National and clinical guidance (e.g., from ACOG) emphasizes that barriers such as income inequality, young maternal age, lower education, and lack of workplace/family support drive inequities in initiation and continuation—making wraparound supports essential. 

What Mommy2Bee Encourages for Breastfeeding Week (and Beyond)

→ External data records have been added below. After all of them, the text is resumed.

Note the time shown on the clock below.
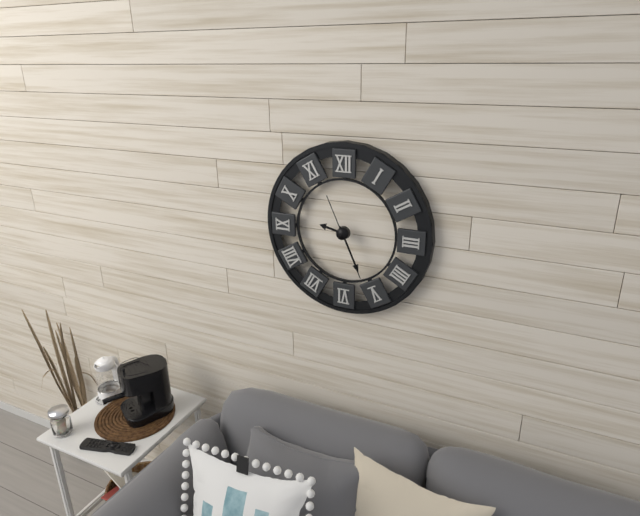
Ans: 9:26:26
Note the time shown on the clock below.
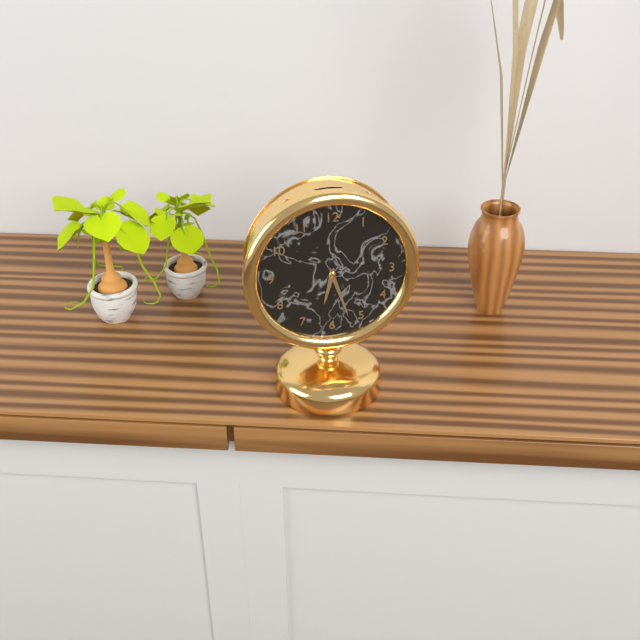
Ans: 6:27
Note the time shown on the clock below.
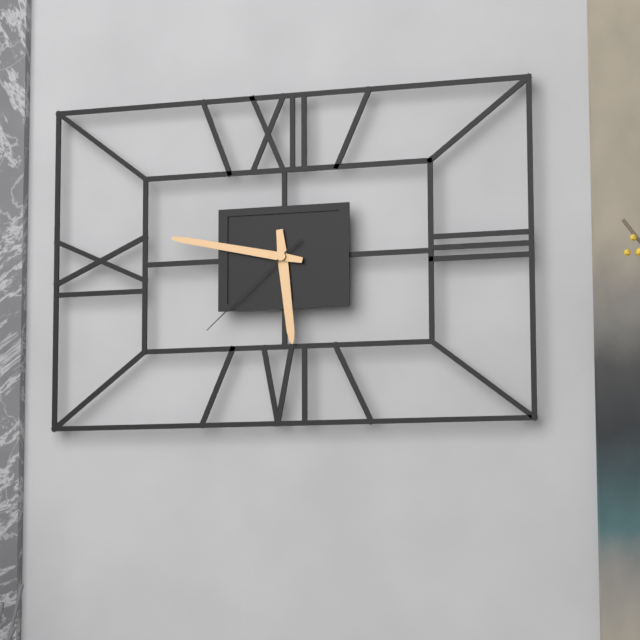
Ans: 5:47:38
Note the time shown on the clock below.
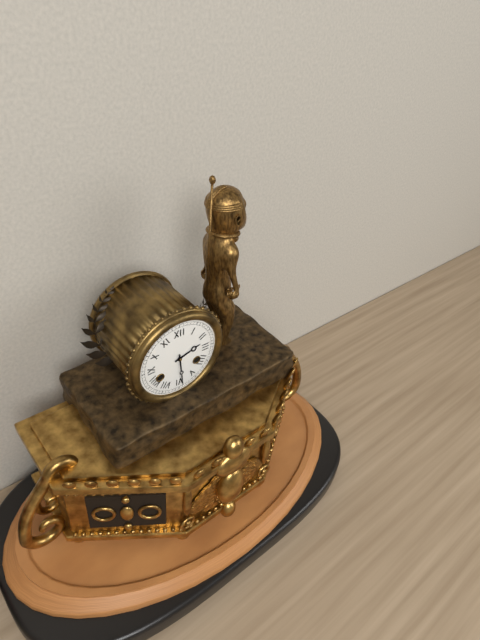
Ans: 2:29
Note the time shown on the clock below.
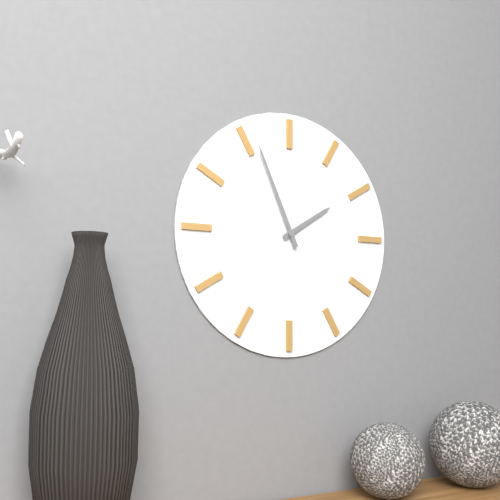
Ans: 1:56
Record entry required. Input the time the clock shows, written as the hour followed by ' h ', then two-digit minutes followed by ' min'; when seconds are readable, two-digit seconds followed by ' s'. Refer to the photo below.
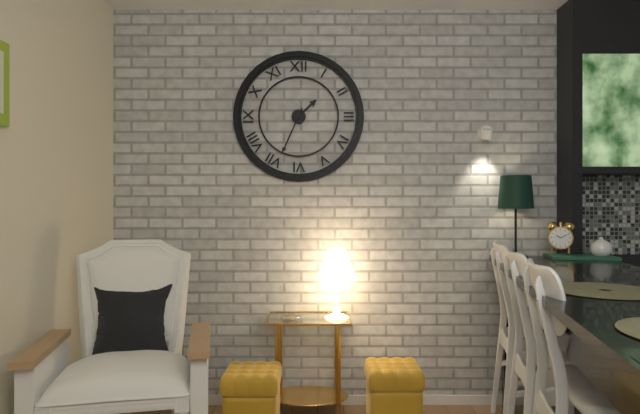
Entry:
1 h 34 min
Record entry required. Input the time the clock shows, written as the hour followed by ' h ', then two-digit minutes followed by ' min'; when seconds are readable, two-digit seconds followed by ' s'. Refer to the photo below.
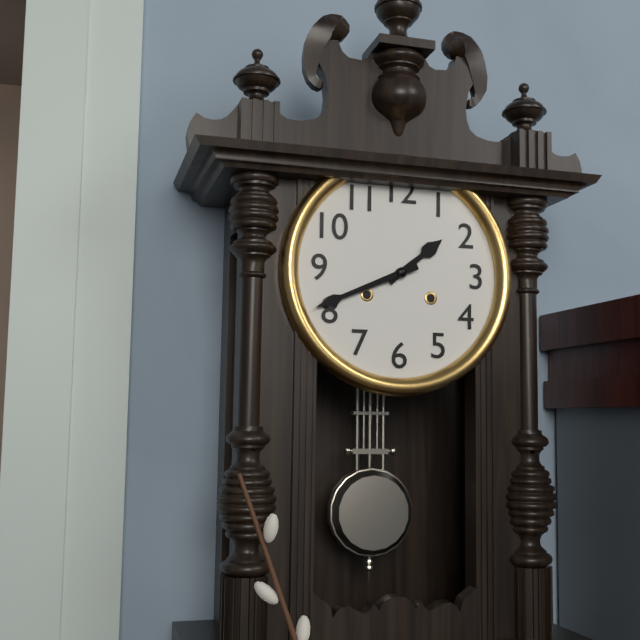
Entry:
1 h 41 min
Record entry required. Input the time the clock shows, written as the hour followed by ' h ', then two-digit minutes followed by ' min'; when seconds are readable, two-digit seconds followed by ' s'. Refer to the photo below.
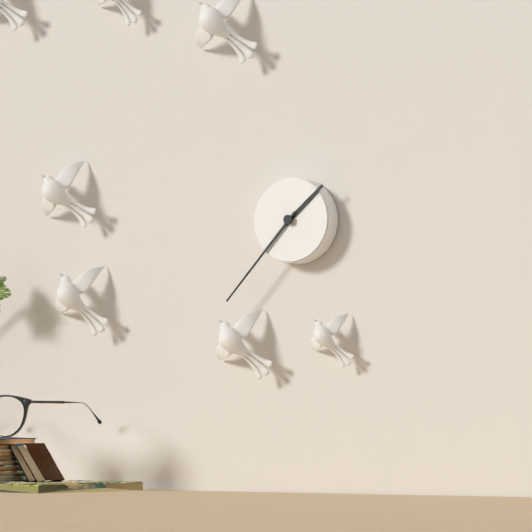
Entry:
1 h 37 min
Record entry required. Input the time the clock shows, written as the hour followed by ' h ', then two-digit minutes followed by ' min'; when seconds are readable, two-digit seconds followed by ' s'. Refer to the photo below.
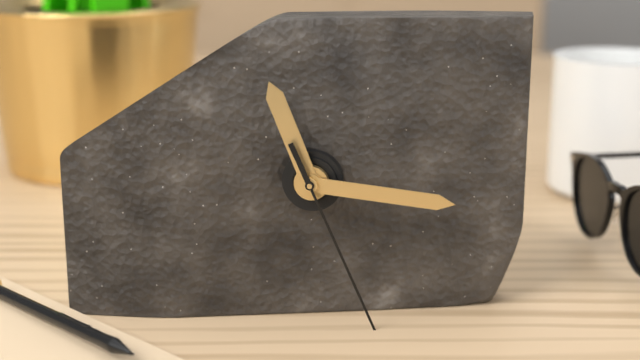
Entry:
11 h 16 min
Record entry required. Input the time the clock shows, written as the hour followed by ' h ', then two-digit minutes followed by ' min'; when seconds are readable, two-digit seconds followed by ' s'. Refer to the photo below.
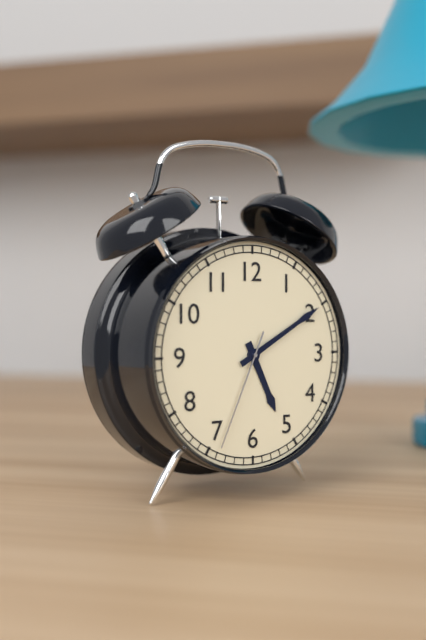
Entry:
5 h 10 min 34 s
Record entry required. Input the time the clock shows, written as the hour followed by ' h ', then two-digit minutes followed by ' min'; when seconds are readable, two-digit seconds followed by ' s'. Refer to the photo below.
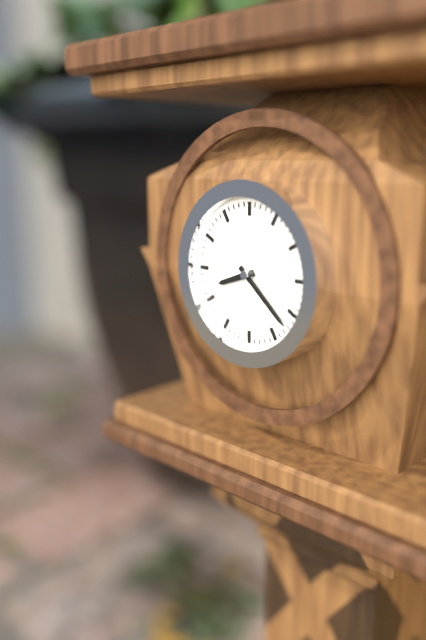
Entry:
8 h 22 min
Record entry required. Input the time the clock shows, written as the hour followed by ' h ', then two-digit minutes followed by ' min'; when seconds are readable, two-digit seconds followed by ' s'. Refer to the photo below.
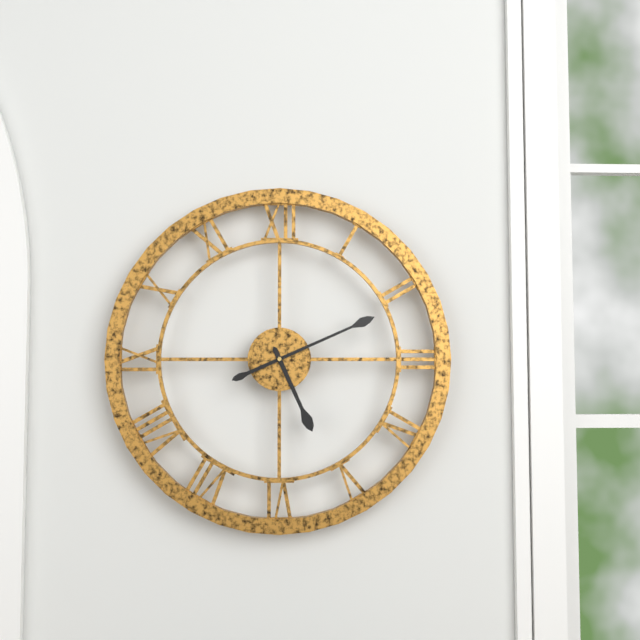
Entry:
5 h 11 min
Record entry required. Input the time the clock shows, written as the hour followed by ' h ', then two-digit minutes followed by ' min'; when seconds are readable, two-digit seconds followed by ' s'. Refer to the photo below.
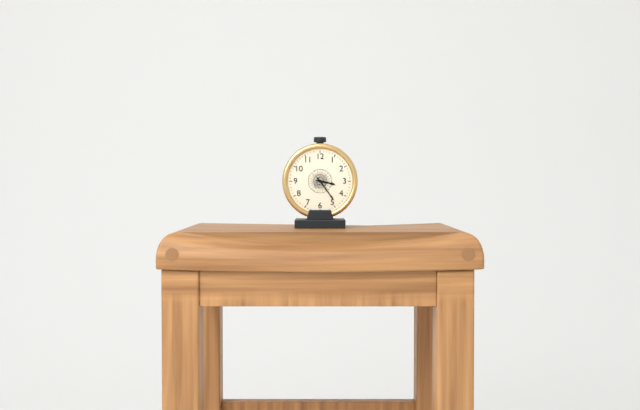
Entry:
3 h 24 min
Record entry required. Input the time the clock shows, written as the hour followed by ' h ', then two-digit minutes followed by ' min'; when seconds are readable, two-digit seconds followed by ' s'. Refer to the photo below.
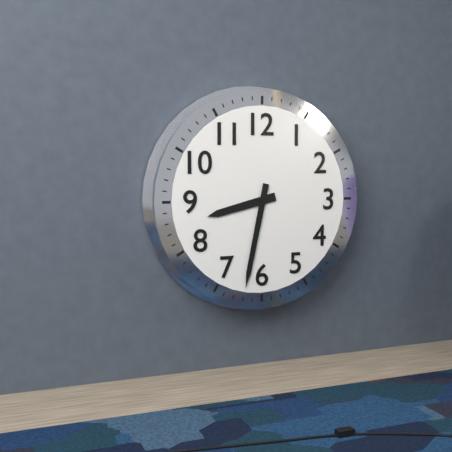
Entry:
8 h 32 min
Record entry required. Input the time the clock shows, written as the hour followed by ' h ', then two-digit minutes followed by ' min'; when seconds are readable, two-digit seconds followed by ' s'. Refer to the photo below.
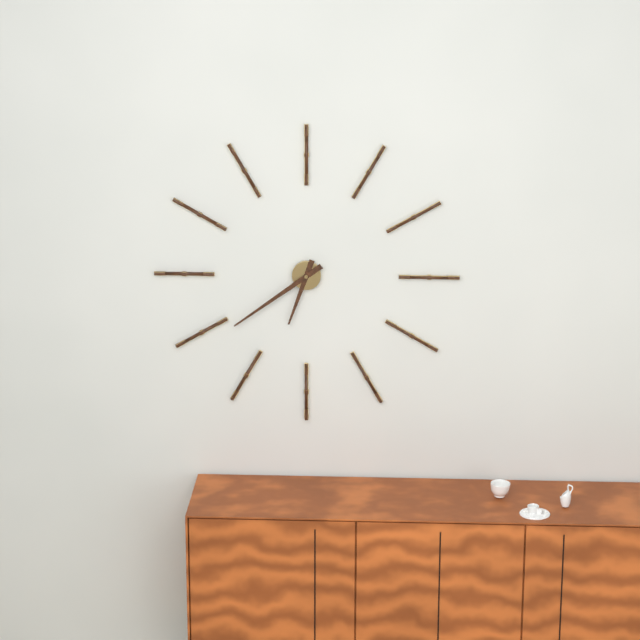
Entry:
6 h 39 min
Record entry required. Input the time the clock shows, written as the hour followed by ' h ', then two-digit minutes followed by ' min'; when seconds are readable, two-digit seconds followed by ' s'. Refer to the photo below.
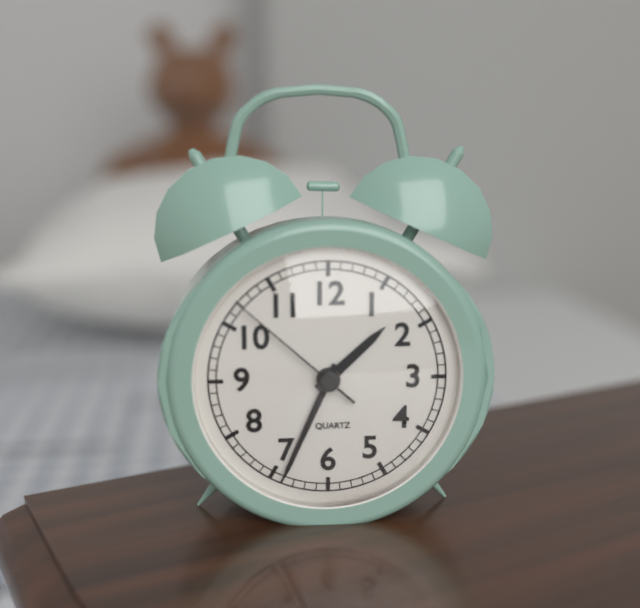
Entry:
1 h 34 min 52 s
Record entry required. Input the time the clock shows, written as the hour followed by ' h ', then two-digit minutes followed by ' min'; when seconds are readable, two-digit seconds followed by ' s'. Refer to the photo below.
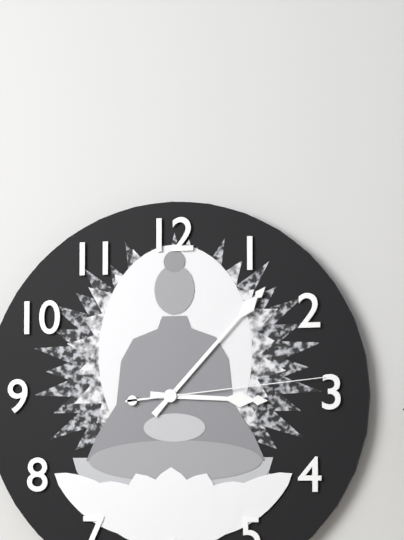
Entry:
3 h 07 min 14 s
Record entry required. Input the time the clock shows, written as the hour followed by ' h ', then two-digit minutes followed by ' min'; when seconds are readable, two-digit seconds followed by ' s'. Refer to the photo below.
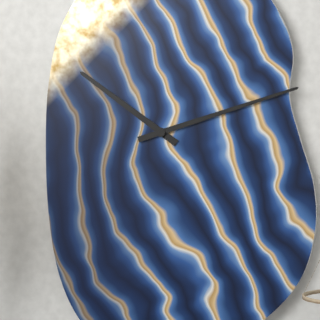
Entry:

1. Normalize Asking for Help Early
  • Encourage prenatal conversations about feeding plans.
  • Link expectant parents to local peer counselors or community lactation support before birth. 
2. Promote Equity-Focused Referrals
  • Use local data (e.g., Medicaid populations, neighborhood-level disparities) to proactively reach out to families who historically have had less support. 
3. Celebrate Incremental Wins
  • Even partial breastfeeding (“any breastfeeding”) provides benefits—especially in communities where sustained exclusive breastfeeding is harder to achieve due to systemic barriers. 
4. Partner with Baby-Friendly and Community Clinics
  • Highlight and refer to facilities holding or working toward Baby-Friendly status; use those partnerships to amplify breastfeeding-friendly culture.
5. Advocate for Policy & Workplace Support
  • Normalize discussions around paid leave, lactation spaces at work, and community-based postpartum supports as part of the “Forward Together” ecosystem.

Local Resources & Actions for New York Mamas

  • Connect with peer counseling programs (through WIC, hospital-affiliated initiatives, community-based organizations). 
  • Ask about Baby-Friendly practices at your birth location and request early skin-to-skin and rooming-in to support initiation. 
  • Know your rights for breastfeeding in public and at work (state and federal protections are part of building a supportive environment).

Breastfeeding Week Call to Action: Forward Together

This Breastfeeding Week, Mommy2Bee invites:

  • Healthcare providers to screen for breastfeeding support needs and refer into community-based, culturally congruent help.
  • Community leaders to uplift peer counselors and fund grassroots education.
  • Families to share honest stories—what helped, what didn’t—so we can refine real-world support.
  • Policymakers to keep equity at the center: data shows the gaps; let’s fund the bridges. 

Mama, You Are Not Alone

Breastfeeding isn’t a solo journey. It’s a networked effort of evidence-based systems, community care, and individual resilience. In New York, we have data that lights where the gaps are—and strategies proven to close them. This week, and every week, Mommy2Bee stands Forward Together with you: offering support, celebrating progress, and pushing for a more equitable breastfeeding landscape.